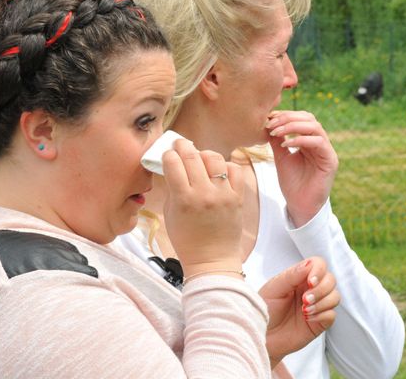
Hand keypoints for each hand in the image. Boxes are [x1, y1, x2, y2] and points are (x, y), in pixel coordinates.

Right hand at [162, 139, 244, 273]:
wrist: (212, 260)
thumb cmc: (187, 240)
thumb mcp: (170, 213)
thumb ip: (172, 188)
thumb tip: (172, 167)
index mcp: (183, 199)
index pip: (173, 163)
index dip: (168, 155)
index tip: (167, 155)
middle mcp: (204, 194)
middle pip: (191, 156)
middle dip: (182, 146)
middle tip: (180, 144)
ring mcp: (223, 194)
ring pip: (214, 158)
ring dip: (203, 154)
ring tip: (199, 158)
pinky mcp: (237, 197)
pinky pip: (234, 169)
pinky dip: (225, 165)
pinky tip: (218, 171)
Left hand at [258, 257, 339, 366]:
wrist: (261, 335)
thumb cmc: (263, 309)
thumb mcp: (274, 289)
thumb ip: (292, 275)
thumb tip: (309, 264)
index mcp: (298, 277)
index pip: (318, 265)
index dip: (319, 271)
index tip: (310, 282)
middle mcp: (309, 289)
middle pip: (331, 280)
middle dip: (321, 289)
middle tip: (305, 299)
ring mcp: (316, 305)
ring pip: (335, 296)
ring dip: (322, 303)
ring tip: (304, 310)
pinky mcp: (319, 322)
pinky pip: (332, 315)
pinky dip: (322, 315)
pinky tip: (307, 318)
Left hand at [265, 110, 338, 226]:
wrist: (299, 205)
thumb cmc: (292, 183)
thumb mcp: (281, 157)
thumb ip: (277, 141)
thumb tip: (268, 124)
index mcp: (309, 140)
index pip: (301, 118)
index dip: (285, 115)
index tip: (268, 118)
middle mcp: (320, 143)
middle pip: (309, 118)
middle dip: (288, 118)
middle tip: (271, 124)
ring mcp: (327, 151)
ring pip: (315, 127)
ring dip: (293, 126)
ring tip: (276, 132)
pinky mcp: (331, 160)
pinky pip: (319, 142)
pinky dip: (301, 139)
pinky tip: (286, 144)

■ ■ ■ ■ ■

Your assignment -
Filter the material for the word "index" and copy each matching line.

Exercise output -
index mcp: (183, 199)
index pip: (173, 163)
index dip: (168, 155)
index tip: (167, 155)
index mcp: (298, 277)
index pip: (318, 265)
index dip: (319, 271)
index tip: (310, 282)
index mcp: (309, 140)
index pip: (301, 118)
index dip: (285, 115)
index tip: (268, 118)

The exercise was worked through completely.